# DIRECTIONS FOR THIS TASK
Beneath this sentence is a set of records; write each of them out exactly.

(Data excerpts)
......
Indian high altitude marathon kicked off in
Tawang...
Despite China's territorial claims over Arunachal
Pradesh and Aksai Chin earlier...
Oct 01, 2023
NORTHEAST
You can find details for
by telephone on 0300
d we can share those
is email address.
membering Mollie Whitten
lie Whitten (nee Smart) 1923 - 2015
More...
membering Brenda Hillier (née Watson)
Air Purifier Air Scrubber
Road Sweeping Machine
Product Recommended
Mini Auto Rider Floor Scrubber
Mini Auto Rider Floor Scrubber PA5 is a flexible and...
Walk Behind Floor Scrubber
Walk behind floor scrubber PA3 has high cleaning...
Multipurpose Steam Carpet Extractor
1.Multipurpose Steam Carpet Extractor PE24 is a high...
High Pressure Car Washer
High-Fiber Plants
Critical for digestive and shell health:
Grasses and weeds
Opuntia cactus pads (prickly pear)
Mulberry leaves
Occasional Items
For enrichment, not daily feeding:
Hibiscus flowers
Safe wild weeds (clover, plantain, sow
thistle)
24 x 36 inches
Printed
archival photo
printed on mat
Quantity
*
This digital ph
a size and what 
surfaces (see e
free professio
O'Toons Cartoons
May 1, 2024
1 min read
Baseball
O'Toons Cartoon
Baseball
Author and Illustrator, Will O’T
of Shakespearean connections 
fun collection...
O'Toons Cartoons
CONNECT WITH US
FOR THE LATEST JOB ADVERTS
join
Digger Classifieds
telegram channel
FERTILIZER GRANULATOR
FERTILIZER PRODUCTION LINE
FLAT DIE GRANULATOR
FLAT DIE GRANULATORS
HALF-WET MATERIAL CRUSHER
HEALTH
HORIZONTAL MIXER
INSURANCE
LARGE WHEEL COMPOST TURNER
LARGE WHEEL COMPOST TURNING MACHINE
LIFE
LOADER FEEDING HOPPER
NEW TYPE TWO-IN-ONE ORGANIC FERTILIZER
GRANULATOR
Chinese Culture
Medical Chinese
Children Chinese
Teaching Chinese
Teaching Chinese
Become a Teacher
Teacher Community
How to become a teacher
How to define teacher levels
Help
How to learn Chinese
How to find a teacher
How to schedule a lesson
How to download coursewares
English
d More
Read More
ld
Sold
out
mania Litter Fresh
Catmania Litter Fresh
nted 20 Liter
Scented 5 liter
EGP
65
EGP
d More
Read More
......
# RESPONSE TO THE EXERCISE
Indian high altitude marathon kicked off in
Tawang...
Despite China's territorial claims over Arunachal
Pradesh and Aksai Chin earlier...
Oct 01, 2023
NORTHEAST
You can find details for
by telephone on 0300
d we can share those
is email address.
membering Mollie Whitten
lie Whitten (nee Smart) 1923 - 2015
More...
membering Brenda Hillier (née Watson)
Air Purifier Air Scrubber
Road Sweeping Machine
Product Recommended
Mini Auto Rider Floor Scrubber
Mini Auto Rider Floor Scrubber PA5 is a flexible and...
Walk Behind Floor Scrubber
Walk behind floor scrubber PA3 has high cleaning...
Multipurpose Steam Carpet Extractor
1.Multipurpose Steam Carpet Extractor PE24 is a high...
High Pressure Car Washer
High-Fiber Plants
Critical for digestive and shell health:
Grasses and weeds
Opuntia cactus pads (prickly pear)
Mulberry leaves
Occasional Items
For enrichment, not daily feeding:
Hibiscus flowers
Safe wild weeds (clover, plantain, sow
thistle)
24 x 36 inches
Printed
archival photo
printed on mat
Quantity
*
This digital ph
a size and what 
surfaces (see e
free professio
O'Toons Cartoons
May 1, 2024
1 min read
Baseball
O'Toons Cartoon
Baseball
Author and Illustrator, Will O’T
of Shakespearean connections 
fun collection...
O'Toons Cartoons
CONNECT WITH US
FOR THE LATEST JOB ADVERTS
join
Digger Classifieds
telegram channel
FERTILIZER GRANULATOR
FERTILIZER PRODUCTION LINE
FLAT DIE GRANULATOR
FLAT DIE GRANULATORS
HALF-WET MATERIAL CRUSHER
HEALTH
HORIZONTAL MIXER
INSURANCE
LARGE WHEEL COMPOST TURNER
LARGE WHEEL COMPOST TURNING MACHINE
LIFE
LOADER FEEDING HOPPER
NEW TYPE TWO-IN-ONE ORGANIC FERTILIZER
GRANULATOR
Chinese Culture
Medical Chinese
Children Chinese
Teaching Chinese
Teaching Chinese
Become a Teacher
Teacher Community
How to become a teacher
How to define teacher levels
Help
How to learn Chinese
How to find a teacher
How to schedule a lesson
How to download coursewares
English
d More
Read More
ld
Sold
out
mania Litter Fresh
Catmania Litter Fresh
nted 20 Liter
Scented 5 liter
EGP
65
EGP
d More
Read More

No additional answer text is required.